También salió el tema del jeto de Tom Cruise, sujeto a la osamenta por unos cirujanos cojonudos. Nos gustan mucho los pibones y nos cae muy bien el tío Tom, así que somos seguidores de la saga. Retoño es adicto desde que era pequeñín -entonces no era por los pibones, claro- y yo le sigo el rollo porque me sirven de divertimento entre tanto cine clásico y autoral.

Nos dolía la cabeza no en plan mal, de vaya mierda o de vaya rollo, sino en plan de computadora que ya no da abasto con el argumento. Yo juraría que algunas de mis neuronas se hicieron un nudo tratando de comprenderse. “Misión imposible: Sentencia mortal” es el rizo del rizo. El rizo 7.0. Y es solo la primera parte del colocón... Hace unas horas que terminó y ya no sabría muy bien cómo resumirla: está la CIA, el FMI, el MI6, unos rusos en un submarino, una IA global que se ha vuelto loca, un malo malísimo, una intermediaria de París, una asesina casi albina y una ladrona que roba sin saber lo que roba. Todos mezclan verdades con mentiras, o se ponen máscaras, o cambian de bando, y cuando ya crees que has retomado el hilo, te ponen a Rebecca Ferguson en primer plano y se te va el oremus otra vez. O te enchufan a Vanessa Kirby y te dejas llevar por otra fantasía que nada tiene que ver con la presente.

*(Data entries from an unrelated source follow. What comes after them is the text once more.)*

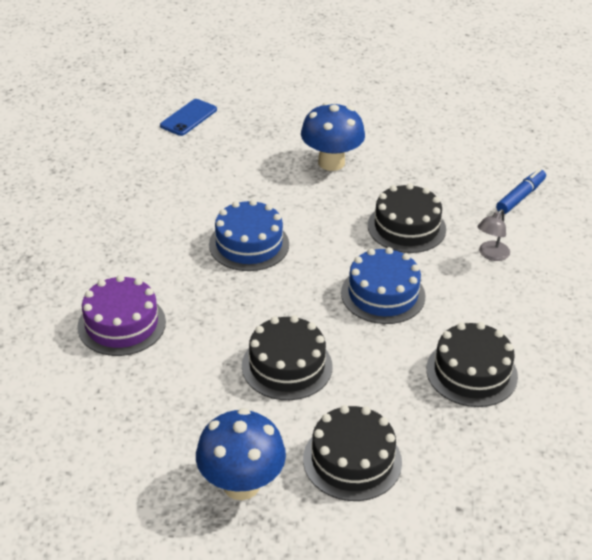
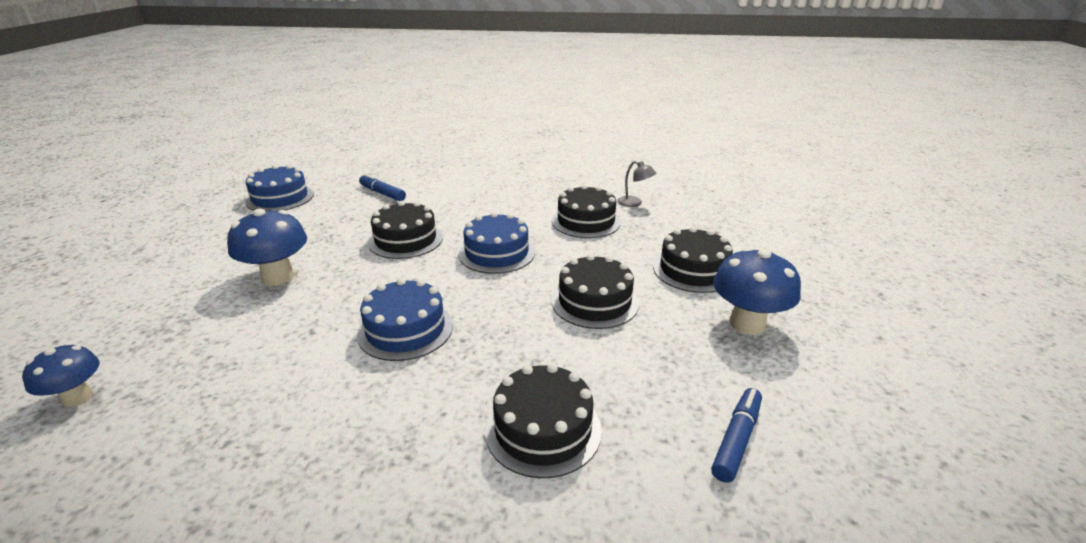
camera: 90 degrees left, 10 degrees down
purple cake [77,275,166,356] -> black cake [485,363,602,478]
blue phone [160,99,217,136] -> blue mushroom [22,345,99,407]
grey lamp [477,209,510,261] -> grey lamp moved to [617,161,656,207]
none -> blue cake [245,165,314,211]
none -> blue marker [711,388,762,483]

A los quince minutos regresamos a la película. En un momento de borrachera argumental, Retoño me preguntó si en algún universo paralelo me gustaría ser como Ethan Hunt: molón, resolutivo, eternamente joven, rodeado de mujerazas... Bueno: esto de rodeado de mujerazas lo he añadido yo.  Le dije no, que menuda angustia eso de levantarse todos los días sin saber de qué muerte vas a tener que escapar. Pero luego recordé que mañana, a primera hora, tengo una reunión de profesores en la que volverá a hablarse del ser y la nada. Y me arrepentí de la respuesta.